### [The task]
Repeat the records exactly, with one exception: no images.

### [Given information]
---+---

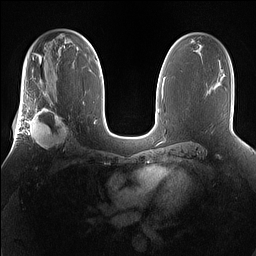
Breast MRI (dynamic contrast-enhanced), one axial slice. Slice 93 of 160 in the series (ordered by position). Dynamic contrast-enhanced series, time point 2 of 7 at this slice position (early post-contrast). 1.5 T. TE 1.4 ms, TR 5 ms. 256 × 256 image matrix, field of view 360 × 360 mm. Female patient.
Outlined on this slice (semi-automatic segmentation, software-assisted and operator-edited):
- enhancing-tissue mask used for the functional tumour volume (all voxels passing the contrast-enhancement thresholds inside the analysis volume; usually the tumour): bounding box [x1, y1, x2, y2] px = [25, 101, 73, 152]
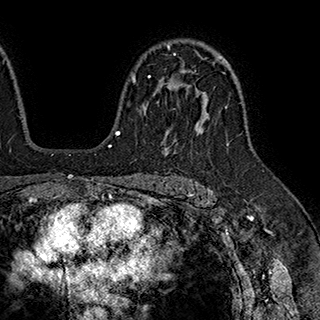
Breast MRI (dynamic contrast-enhanced), one axial slice; position 129 of 180 along the scan axis; cropped to one breast; dynamic contrast-enhanced series, time point 2 of 7 at this slice position (early post-contrast); 1.5 T; TE 2.8 ms, TR 5.4 ms; 1 mm slice thickness; 320 × 320 image matrix, field of view 225 × 225 mm. Female patient.
Structures marked on this image (semi-automatically segmented with operator editing):
- enhancing-tissue mask used for the functional tumour volume (all voxels passing the contrast-enhancement thresholds inside the analysis volume; usually the tumour): bounding box [x1, y1, x2, y2] px = [132, 53, 196, 83]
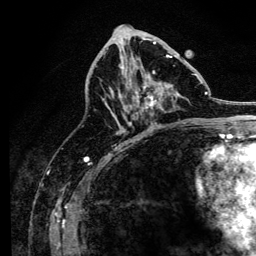
Breast MRI, one axial slice; slice 64 of 134 in the series (ordered by position); cropped to one breast; dynamic contrast-enhanced series, time point 2 of 6 at this slice position (early post-contrast); 3 T; TE 4.2 ms, TR 8.2 ms; 256 × 256 image matrix, field of view 165 × 165 mm. Female patient.
Structures marked on this image (semi-automatic segmentation, software-assisted and operator-edited):
- enhancing-tissue mask used for the functional tumour volume (all voxels passing the contrast-enhancement thresholds inside the analysis volume; usually the tumour): box from (x=109, y=43) to (x=197, y=125) px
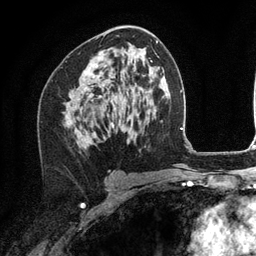
Breast MRI (dynamic contrast-enhanced), one axial slice; slice 67 of 134 in the series (ordered by position); cropped to one breast; dynamic contrast-enhanced series, time point 2 of 6 at this slice position (early post-contrast); 3 T; TE 2.8 ms, TR 7.3 ms; 1.2 mm slice thickness; 256 × 256 image matrix, field of view 180 × 180 mm. Female patient.
Outlined on this slice (semi-automatic segmentation, software-assisted and operator-edited):
- enhancing-tissue mask used for the functional tumour volume (all voxels passing the contrast-enhancement thresholds inside the analysis volume; usually the tumour): bounding box [x1, y1, x2, y2] px = [87, 57, 100, 137]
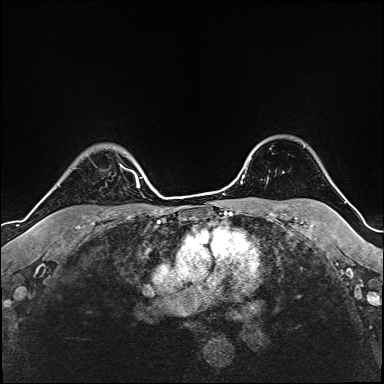
Breast MRI (dynamic contrast-enhanced), one axial slice; slice 131 of 160 in the series (ordered by position); cropped to one breast; dynamic contrast-enhanced series, time point 2 of 6 at this slice position (early post-contrast); 1.5 T; TE 2.4 ms, TR 5.2 ms; 1 mm slice thickness; 384 × 384 image matrix, field of view 280 × 280 mm. Female patient.
Structures marked on this image (semi-automatically segmented with operator editing):
- enhancing-tissue mask used for the functional tumour volume (all voxels passing the contrast-enhancement thresholds inside the analysis volume; usually the tumour): bounding box [x1, y1, x2, y2] px = [122, 165, 135, 175]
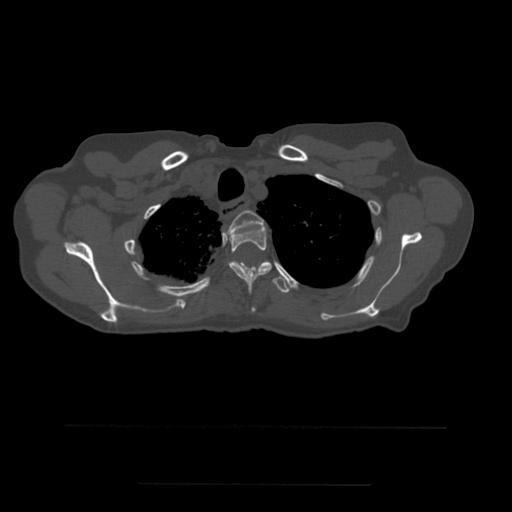
CT including the spine, one axial slice; position 420 of 544 along the scan axis; bone window (W 1800 / L 400 HU); 1.25 mm slice thickness; 512 × 512 image matrix, field of view 350 × 350 mm. Patient age 58 years. Case-level facts recorded for this patient, not image findings: primary cancer: lung.
Structures marked on this image (semi-automatically segmented with operator editing):
- T2 vertebra: bounding box [x1, y1, x2, y2] px = [223, 210, 266, 239]
- T3 vertebra: [229, 227, 272, 312]
- T4 vertebra: [239, 263, 292, 293]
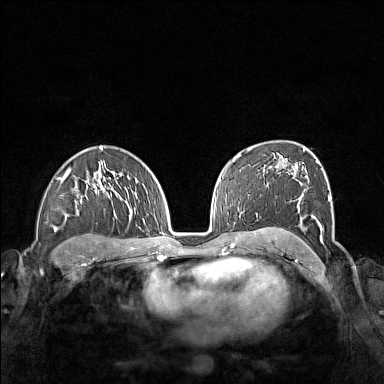
Breast MRI (dynamic contrast-enhanced), one axial slice; position 98 of 160 along the scan axis; dynamic contrast-enhanced series, time point 2 of 7 at this slice position (early post-contrast); 1.5 T; TE 1.8 ms, TR 5 ms; 384 × 384 image matrix, field of view 340 × 340 mm. Female patient.
Outlined on this slice (semi-automatically segmented with operator editing):
- enhancing-tissue mask used for the functional tumour volume (all voxels passing the contrast-enhancement thresholds inside the analysis volume; usually the tumour): bounding box (x1, y1, x2, y2) in pixels: (261, 155, 332, 241)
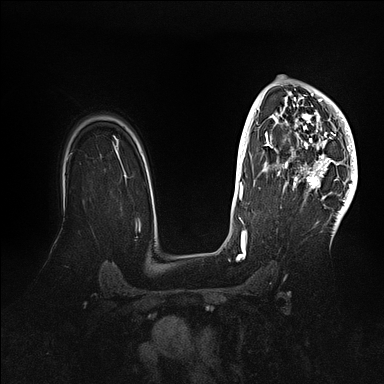
Breast MRI (dynamic contrast-enhanced), one axial slice; slice 73 of 128 in the series (ordered by position); dynamic contrast-enhanced series, time point 2 of 5 at this slice position (early post-contrast); 1.5 T; TE 2.1 ms, TR 4.4 ms; 1.6 mm slice thickness; 384 × 384 image matrix, field of view 340 × 340 mm. Female patient.
Outlined on this slice (semi-automatic segmentation, software-assisted and operator-edited):
- enhancing-tissue mask used for the functional tumour volume (all voxels passing the contrast-enhancement thresholds inside the analysis volume; usually the tumour): bounding box [x1, y1, x2, y2] px = [269, 82, 357, 202]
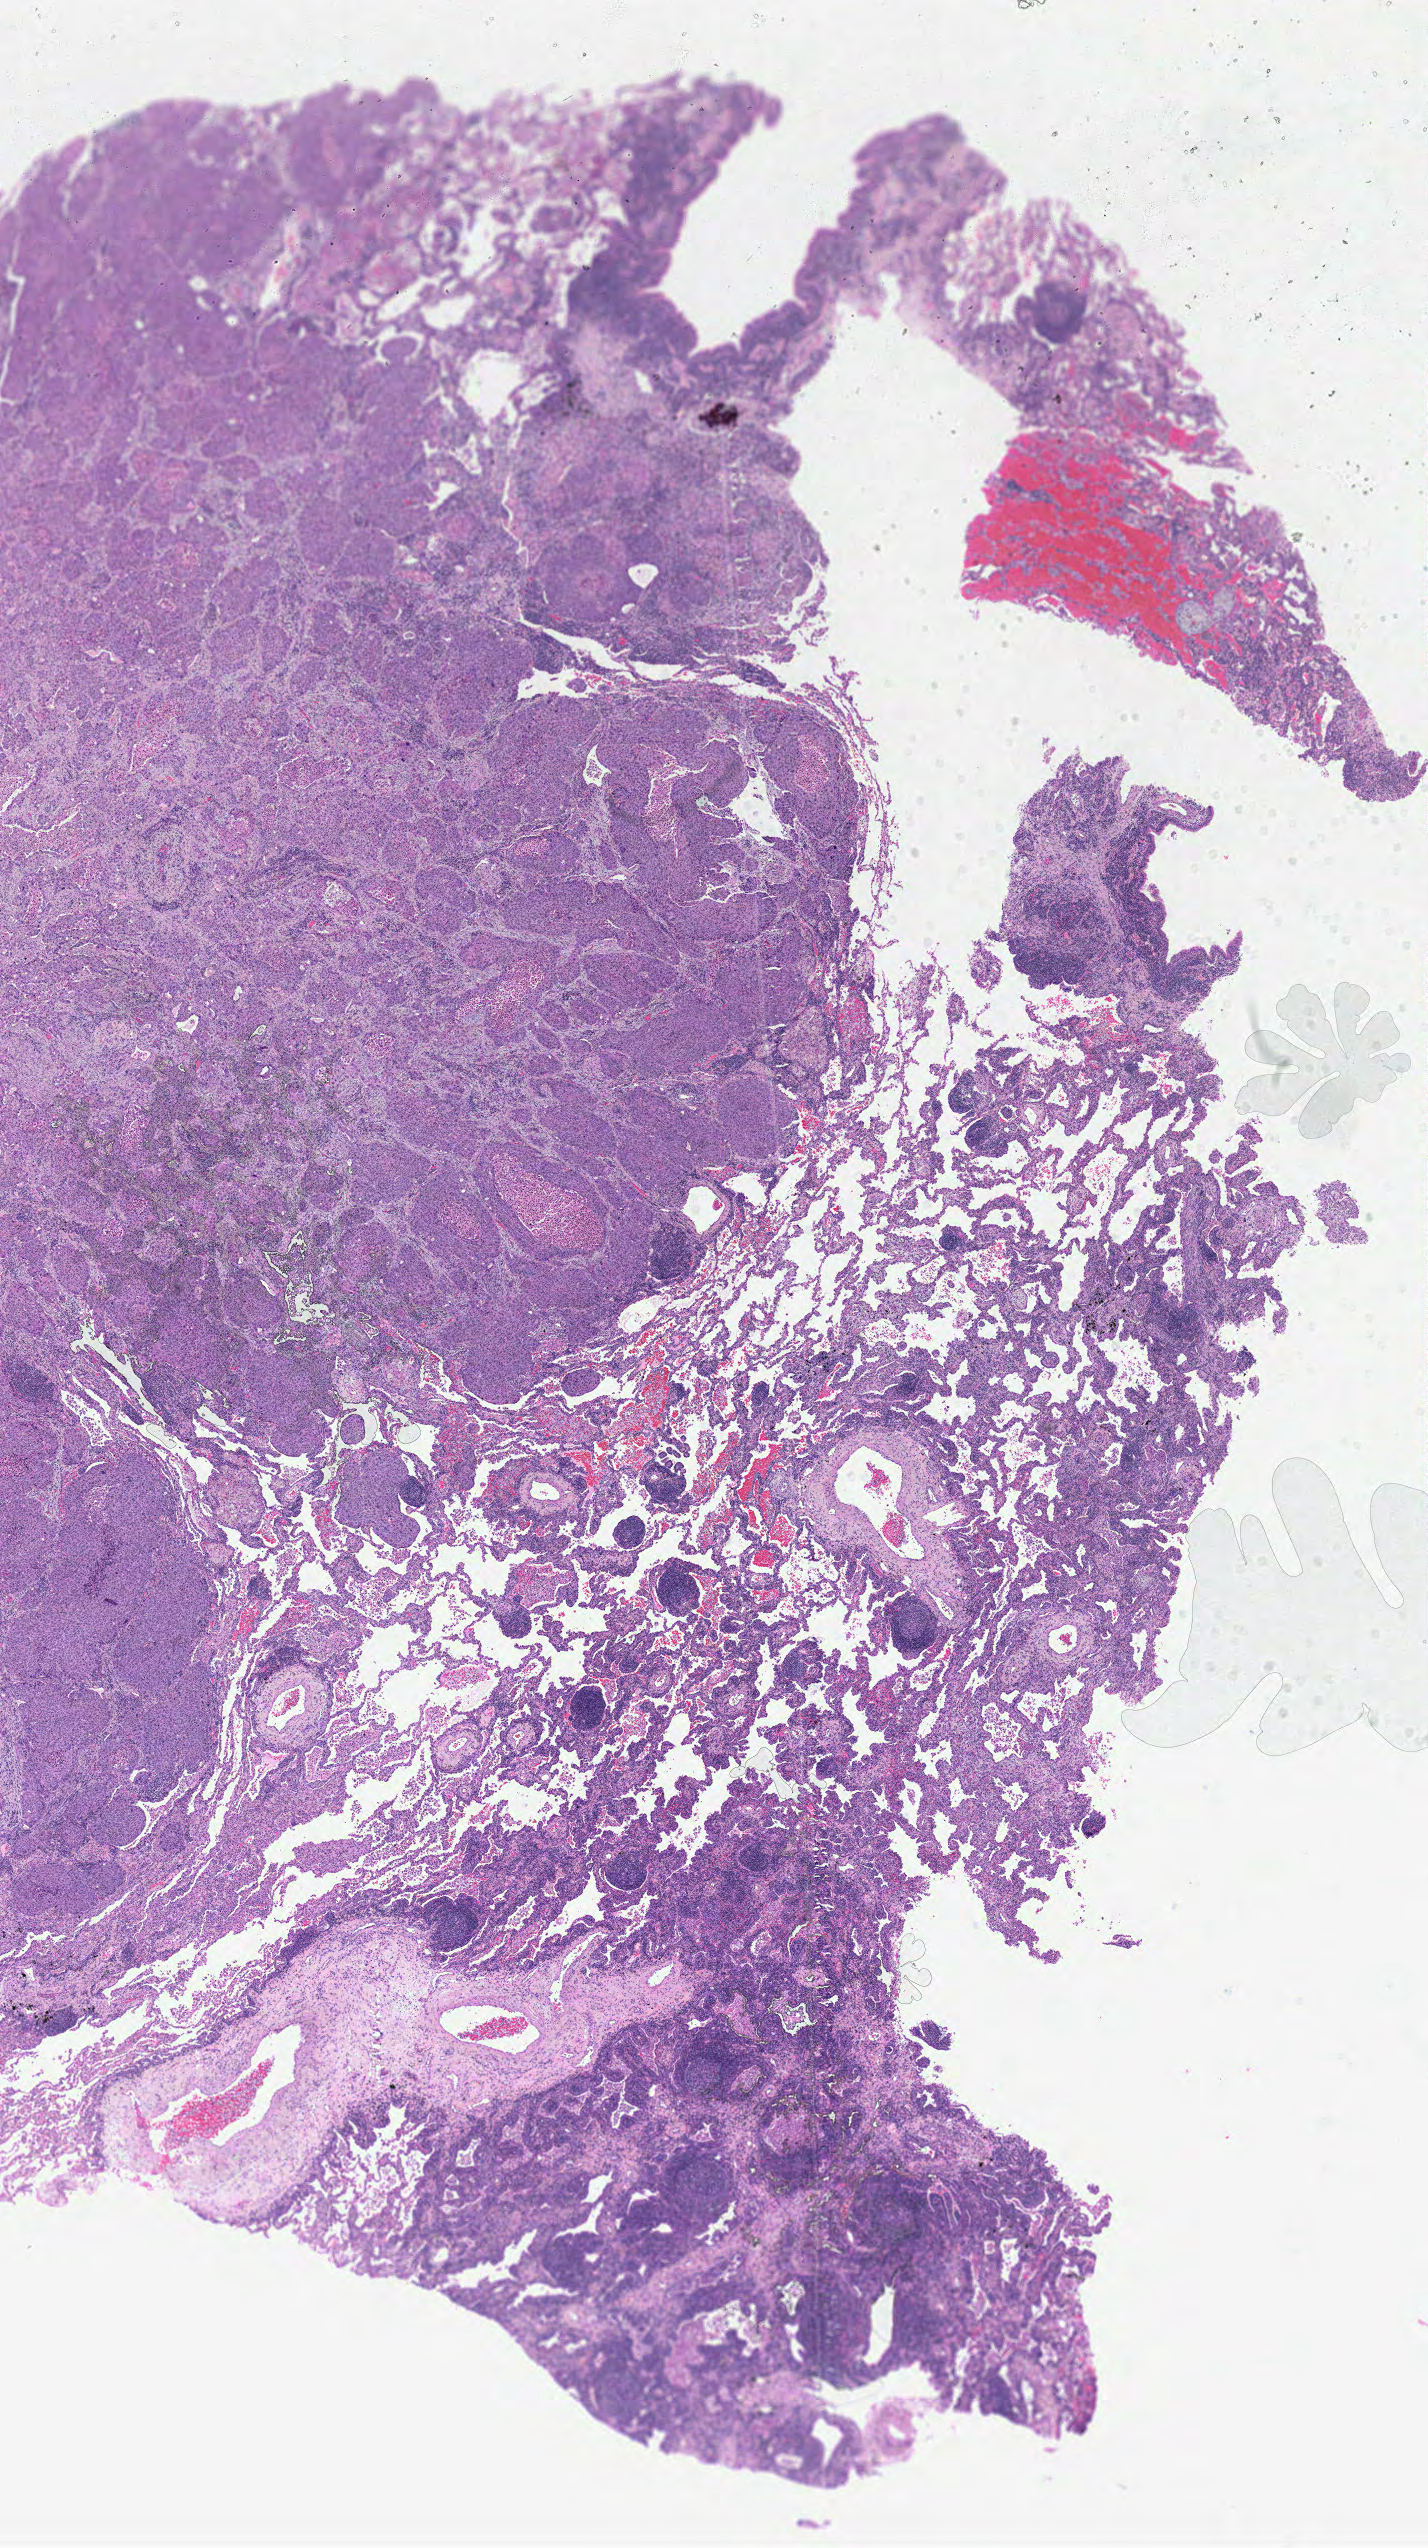
H&E-stained whole-slide image, shown as a low-resolution overview of the whole scanned area (about 11.3 x 20.1 mm, acquisition: 40x scan); formalin-fixed paraffin-embedded (FFPE) diagnostic section; sample: primary tumour, lung. Male patient; age at initial diagnosis 72 years.
TNM: T2 N1 M0. Pathologic diagnosis: Squamous cell carcinoma, NOS (middle lobe, lung). Laterality: right. AJCC pathologic stage: IIB (5th edition).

---+---

### [Output of the task]
Breast MRI (dynamic contrast-enhanced), one axial slice. Slice 93 of 160 in the series (ordered by position). Dynamic contrast-enhanced series, time point 2 of 7 at this slice position (early post-contrast). 1.5 T. TE 1.4 ms, TR 5 ms. 256 × 256 image matrix, field of view 360 × 360 mm. Female patient.
Outlined on this slice (semi-automatic segmentation, software-assisted and operator-edited):
- enhancing-tissue mask used for the functional tumour volume (all voxels passing the contrast-enhancement thresholds inside the analysis volume; usually the tumour): bounding box [x1, y1, x2, y2] px = [25, 101, 73, 152]
Breast MRI (dynamic contrast-enhanced), one axial slice; position 129 of 180 along the scan axis; cropped to one breast; dynamic contrast-enhanced series, time point 2 of 7 at this slice position (early post-contrast); 1.5 T; TE 2.8 ms, TR 5.4 ms; 1 mm slice thickness; 320 × 320 image matrix, field of view 225 × 225 mm. Female patient.
Structures marked on this image (semi-automatically segmented with operator editing):
- enhancing-tissue mask used for the functional tumour volume (all voxels passing the contrast-enhancement thresholds inside the analysis volume; usually the tumour): bounding box [x1, y1, x2, y2] px = [132, 53, 196, 83]
Breast MRI, one axial slice; slice 64 of 134 in the series (ordered by position); cropped to one breast; dynamic contrast-enhanced series, time point 2 of 6 at this slice position (early post-contrast); 3 T; TE 4.2 ms, TR 8.2 ms; 256 × 256 image matrix, field of view 165 × 165 mm. Female patient.
Structures marked on this image (semi-automatic segmentation, software-assisted and operator-edited):
- enhancing-tissue mask used for the functional tumour volume (all voxels passing the contrast-enhancement thresholds inside the analysis volume; usually the tumour): box from (x=109, y=43) to (x=197, y=125) px
Breast MRI (dynamic contrast-enhanced), one axial slice; slice 67 of 134 in the series (ordered by position); cropped to one breast; dynamic contrast-enhanced series, time point 2 of 6 at this slice position (early post-contrast); 3 T; TE 2.8 ms, TR 7.3 ms; 1.2 mm slice thickness; 256 × 256 image matrix, field of view 180 × 180 mm. Female patient.
Outlined on this slice (semi-automatic segmentation, software-assisted and operator-edited):
- enhancing-tissue mask used for the functional tumour volume (all voxels passing the contrast-enhancement thresholds inside the analysis volume; usually the tumour): bounding box [x1, y1, x2, y2] px = [87, 57, 100, 137]
Breast MRI (dynamic contrast-enhanced), one axial slice; slice 131 of 160 in the series (ordered by position); cropped to one breast; dynamic contrast-enhanced series, time point 2 of 6 at this slice position (early post-contrast); 1.5 T; TE 2.4 ms, TR 5.2 ms; 1 mm slice thickness; 384 × 384 image matrix, field of view 280 × 280 mm. Female patient.
Structures marked on this image (semi-automatically segmented with operator editing):
- enhancing-tissue mask used for the functional tumour volume (all voxels passing the contrast-enhancement thresholds inside the analysis volume; usually the tumour): bounding box [x1, y1, x2, y2] px = [122, 165, 135, 175]
CT including the spine, one axial slice; position 420 of 544 along the scan axis; bone window (W 1800 / L 400 HU); 1.25 mm slice thickness; 512 × 512 image matrix, field of view 350 × 350 mm. Patient age 58 years. Case-level facts recorded for this patient, not image findings: primary cancer: lung.
Structures marked on this image (semi-automatically segmented with operator editing):
- T2 vertebra: bounding box [x1, y1, x2, y2] px = [223, 210, 266, 239]
- T3 vertebra: [229, 227, 272, 312]
- T4 vertebra: [239, 263, 292, 293]
Breast MRI (dynamic contrast-enhanced), one axial slice; position 98 of 160 along the scan axis; dynamic contrast-enhanced series, time point 2 of 7 at this slice position (early post-contrast); 1.5 T; TE 1.8 ms, TR 5 ms; 384 × 384 image matrix, field of view 340 × 340 mm. Female patient.
Outlined on this slice (semi-automatically segmented with operator editing):
- enhancing-tissue mask used for the functional tumour volume (all voxels passing the contrast-enhancement thresholds inside the analysis volume; usually the tumour): bounding box (x1, y1, x2, y2) in pixels: (261, 155, 332, 241)
Breast MRI (dynamic contrast-enhanced), one axial slice; slice 73 of 128 in the series (ordered by position); dynamic contrast-enhanced series, time point 2 of 5 at this slice position (early post-contrast); 1.5 T; TE 2.1 ms, TR 4.4 ms; 1.6 mm slice thickness; 384 × 384 image matrix, field of view 340 × 340 mm. Female patient.
Outlined on this slice (semi-automatic segmentation, software-assisted and operator-edited):
- enhancing-tissue mask used for the functional tumour volume (all voxels passing the contrast-enhancement thresholds inside the analysis volume; usually the tumour): bounding box [x1, y1, x2, y2] px = [269, 82, 357, 202]
H&E-stained whole-slide image, shown as a low-resolution overview of the whole scanned area (about 11.3 x 20.1 mm, acquisition: 40x scan); formalin-fixed paraffin-embedded (FFPE) diagnostic section; sample: primary tumour, lung. Male patient; age at initial diagnosis 72 years.
TNM: T2 N1 M0. Pathologic diagnosis: Squamous cell carcinoma, NOS (middle lobe, lung). Laterality: right. AJCC pathologic stage: IIB (5th edition).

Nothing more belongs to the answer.